二十多桌喜宴一字排开,水晶吊灯把满室的红绸喜字照得通亮,喜气从宴会厅一路漫到走廊尽头。
证婚人钱昌照夫妇落座主桌,空军军官、民航代表把宴会厅坐得满满当当,好几家中央媒体的记者扛着相机挤在人群里,镁光灯一道接一道地亮起来。
新郎黄植诚穿着六五式军官常服,胸前别着军功章,站在台上。

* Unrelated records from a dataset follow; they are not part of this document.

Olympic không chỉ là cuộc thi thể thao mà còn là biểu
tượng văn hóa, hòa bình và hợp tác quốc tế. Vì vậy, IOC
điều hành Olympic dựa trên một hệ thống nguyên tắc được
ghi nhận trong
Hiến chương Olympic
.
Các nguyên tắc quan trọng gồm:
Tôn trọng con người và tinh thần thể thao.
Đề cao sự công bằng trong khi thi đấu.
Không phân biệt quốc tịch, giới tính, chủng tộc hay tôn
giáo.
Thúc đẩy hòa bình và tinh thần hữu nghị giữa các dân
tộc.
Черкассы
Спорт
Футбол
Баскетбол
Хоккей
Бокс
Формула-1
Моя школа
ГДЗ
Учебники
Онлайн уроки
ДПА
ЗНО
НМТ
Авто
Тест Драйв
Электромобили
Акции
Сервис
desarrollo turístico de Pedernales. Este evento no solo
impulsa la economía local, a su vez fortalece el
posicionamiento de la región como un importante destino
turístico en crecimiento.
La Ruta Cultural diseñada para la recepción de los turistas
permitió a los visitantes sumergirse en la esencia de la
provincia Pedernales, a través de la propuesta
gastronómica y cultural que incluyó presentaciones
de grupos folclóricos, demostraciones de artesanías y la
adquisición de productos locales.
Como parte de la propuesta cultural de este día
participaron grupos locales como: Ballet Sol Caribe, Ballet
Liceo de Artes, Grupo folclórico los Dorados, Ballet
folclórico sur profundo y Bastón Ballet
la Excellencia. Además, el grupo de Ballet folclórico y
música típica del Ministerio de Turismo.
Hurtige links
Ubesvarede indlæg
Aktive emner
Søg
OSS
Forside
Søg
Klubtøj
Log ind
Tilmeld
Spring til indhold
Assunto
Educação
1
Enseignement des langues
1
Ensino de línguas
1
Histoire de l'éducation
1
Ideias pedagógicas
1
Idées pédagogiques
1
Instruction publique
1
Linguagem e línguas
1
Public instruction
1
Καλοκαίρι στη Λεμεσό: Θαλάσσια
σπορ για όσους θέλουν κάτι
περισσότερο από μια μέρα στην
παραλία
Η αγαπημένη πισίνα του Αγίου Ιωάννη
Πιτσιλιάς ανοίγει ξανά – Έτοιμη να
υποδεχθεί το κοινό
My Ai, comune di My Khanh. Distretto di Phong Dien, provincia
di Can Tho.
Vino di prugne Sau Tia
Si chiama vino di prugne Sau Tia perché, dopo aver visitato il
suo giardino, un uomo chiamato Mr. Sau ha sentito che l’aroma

新娘马红穿白色婚纱,手捧花束,站在他身旁。
台下有人高声道贺:"黄校长,今天是大喜的日子,往后的日子一定越过越好!"
黄植诚朝那个方向点了点头,嘴角带着笑。
这张由新华社记者按下快门的合照,第二天登上了《人民日报》社会版,被称为"海峡彼岸飞来的姻缘",随通稿发往全国,一度成了许多年轻人相册里珍藏的画面。
然而没有人知道,八年之后,马红会以参加民航系统国际合作项目的名义登上飞往美国的航班,此后再也没有踏上归国的路。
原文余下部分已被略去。